The takeaway, since this question keeps being asked and answered, in several forms, e.g. 33917,150644, and is at the heart of the Goldstone theorem:

  • In SSB, the current is conserved, $ \partial_\mu j^\mu = 0$, as you wrote, and does crucial yeomanly work--that is why one is interested in SSB theories, to start with. The current starts out as linear as opposed to the normal bilinear, in the fields, so goes like $j_\mu = -v^2 \partial_\mu \phi ~$ for U(1), for instance. This means the goldstons shift under the related symmetry transformation, and so can push into and out of the nontrivial vacuum.
  • But the corresponding Noether charge is not well-defined, so its time derivative is also ill defined, and not vanishing, as per the Fabry-Picasso theorem--an infrared phenomenon.

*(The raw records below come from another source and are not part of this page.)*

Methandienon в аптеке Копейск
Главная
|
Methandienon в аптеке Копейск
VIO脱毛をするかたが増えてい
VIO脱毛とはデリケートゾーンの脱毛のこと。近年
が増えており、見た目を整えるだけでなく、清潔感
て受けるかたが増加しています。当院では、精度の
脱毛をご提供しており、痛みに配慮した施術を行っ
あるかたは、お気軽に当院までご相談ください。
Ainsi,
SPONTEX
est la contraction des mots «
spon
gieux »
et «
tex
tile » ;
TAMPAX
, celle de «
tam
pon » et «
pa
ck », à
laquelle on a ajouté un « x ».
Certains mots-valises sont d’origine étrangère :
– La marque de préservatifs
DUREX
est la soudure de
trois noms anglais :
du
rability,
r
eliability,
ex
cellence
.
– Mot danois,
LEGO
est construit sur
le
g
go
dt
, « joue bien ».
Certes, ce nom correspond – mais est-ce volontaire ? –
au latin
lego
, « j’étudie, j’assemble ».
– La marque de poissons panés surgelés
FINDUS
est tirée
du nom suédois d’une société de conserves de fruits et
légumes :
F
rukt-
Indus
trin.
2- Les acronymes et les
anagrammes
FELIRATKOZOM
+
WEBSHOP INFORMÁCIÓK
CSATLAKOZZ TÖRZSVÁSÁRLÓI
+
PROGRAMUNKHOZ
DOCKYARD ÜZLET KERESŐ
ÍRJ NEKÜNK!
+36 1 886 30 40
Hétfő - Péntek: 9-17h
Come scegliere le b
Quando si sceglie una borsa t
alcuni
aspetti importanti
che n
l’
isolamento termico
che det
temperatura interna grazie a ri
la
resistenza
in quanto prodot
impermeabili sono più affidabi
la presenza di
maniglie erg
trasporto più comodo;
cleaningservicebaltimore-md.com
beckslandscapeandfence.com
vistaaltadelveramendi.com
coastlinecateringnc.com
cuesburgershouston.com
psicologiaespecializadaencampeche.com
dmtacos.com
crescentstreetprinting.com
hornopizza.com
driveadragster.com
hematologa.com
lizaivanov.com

So ${d\over dt} Q = {d\over dt} \int_x J^0(x) \neq 0 $ because Q itself is not meaningful. (So using it in the C-M theorem is definitely unwarranted.)
  • You may live dangerously and utilize conservation of the unbroken charge in the lagrangian, as, e.g. in 149324, but you must ensure neither the Higgs that effects SSB nor its consequences (in fermion masses) are present in the terms involved. It is highly dangerous and contraindicated to novices.